Bioengineers at Stanford University have modeled a circuit board after the human brain. There is still a long way to go before it will be as big, powerful, and efficient as an actual brain, but it’s still a huge step forward — 9,000 times faster than the typical computer. Will this technology make brain upload — such as that seen in the movie Transcendence — possible?
Current practical uses will come first
Scientists at Stanford believe that the technology could be used to move prosthetic limbs. This will be fantastic for those who have lost an arm or a leg. If the technology can be attached effectively, prosthetics could become much like regular human limbs, with all of their subtle movements.

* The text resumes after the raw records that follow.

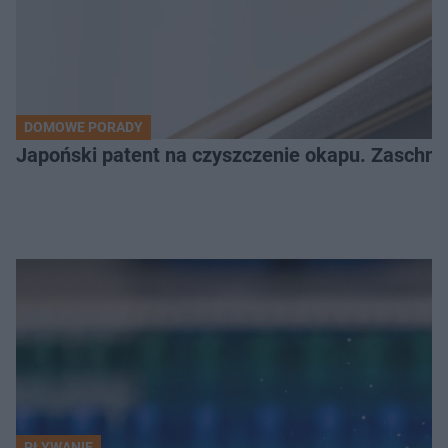
DOMOWE PORADY
Japoński patent na czyszczenie okapu. Zaschnię
PŁYWANIE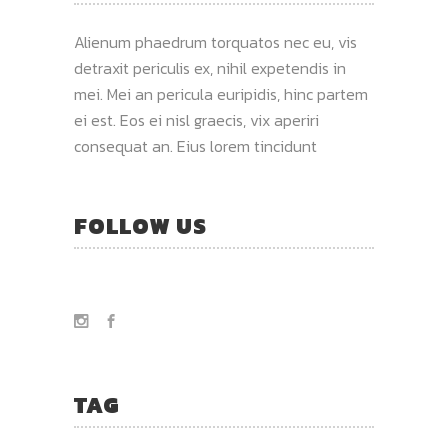
Alienum phaedrum torquatos nec eu, vis
detraxit periculis ex, nihil expetendis in
mei. Mei an pericula euripidis, hinc partem
ei est. Eos ei nisl graecis, vix aperiri
consequat an. Eius lorem tincidunt
FOLLOW US
TAG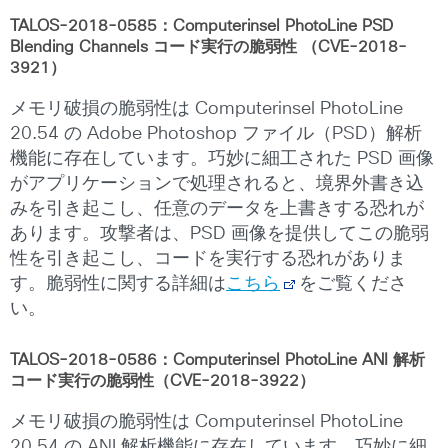
TALOS-2018-0585：Computerinsel PhotoLine PSD
Blending Channels コード実行の脆弱性 （CVE-2018-
3921）
メモリ破損の脆弱性は Computerinsel PhotoLine
20.54 の Adobe Photoshop ファイル（PSD）解析
機能に存在しています。巧妙に細工された PSD 画像
がアプリケーションで処理されると、境界外書き込
みを引き起こし、任意のデータを上書きする恐れが
あります。攻撃者は、PSD 画像を提供してこの脆弱
性を引き起こし、コードを実行する恐れがありま
す。脆弱性に関する詳細は
こちら
をご覧くださ
い。
TALOS-2018-0586：Computerinsel PhotoLine ANI 解析
コード実行の脆弱性（CVE-2018-3922）
メモリ破損の脆弱性は Computerinsel PhotoLine
20.54 の ANI 解析機能に存在しています。巧妙に細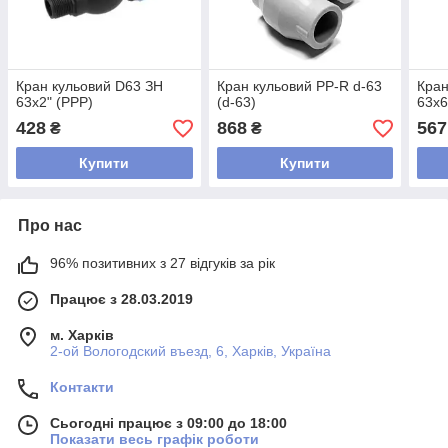
Кран кульовий D63 ЗН
Кран кульовий PP-R d-63
Кран
63х2" (РРР)
(d-63)
63х6
428
868
567
₴
₴
Купити
Купити
Про нас
96% позитивних з 27 відгуків за рік
Працює з 28.03.2019
м. Харків
2-ой Вологодский въезд, 6, Харків, Україна
Контакти
Сьогодні працює з 09:00 до 18:00
Показати весь графік роботи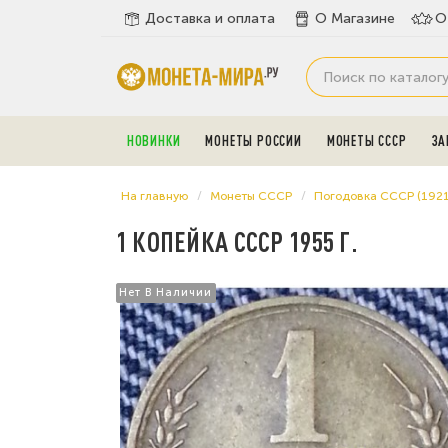
Доставка и оплата
О Магазине
О
НОВИНКИ
МОНЕТЫ РОССИИ
МОНЕТЫ СССР
ЗА
На главную
Монеты СССР
Погодовка СССР (192
1 КОПЕЙКА СССР 1955 Г.
Нет В Наличии
Нет В Наличии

Transhumanists believe brain upload will happen by 2045
Transhumanists believe that humans will be able to upload their brains to computers by the year 2045. If the Stanford technology — or other similar technology currently being researched — can be improved quickly enough, there is still the problem of actually “uploading” the contents of an actual human brain into the synthetic brain. Although this type of technology is also being worked on, beginning with the upload of a bee brain, it may take much longer to work out the upload problem than it will to create an actual synthetic brain.
What would a synthetic brain contain?
It’s fun to imagine transhumanism, and what it would be like to live forever, but would it be possible to upload everything that makes up a human brain? Let’s say we create a synthetic brain that is just as efficient as the human brain. Then imagine that a method of brain transfer is created. What would actually be uploaded? The brain is extremely complex, creating new neural pathways all the time. Even the act of accessing information in your brain could possibly change that information.
The problem is that it may not be possible to simply upload a whole brain. The only way for a synthetic brain to be truly the same as the uploaded brain would be to somehow clone the brain as it currently is, with all of its pathways intact. The new brain would need to have the ability to create new pathways in order to “think” and learn. Otherwise, the synthetic would likely contain only basic static data. The data may not have sufficient context, or other supporting information to make sense of the data. The technology to do all of that would have to be exceedingly advanced.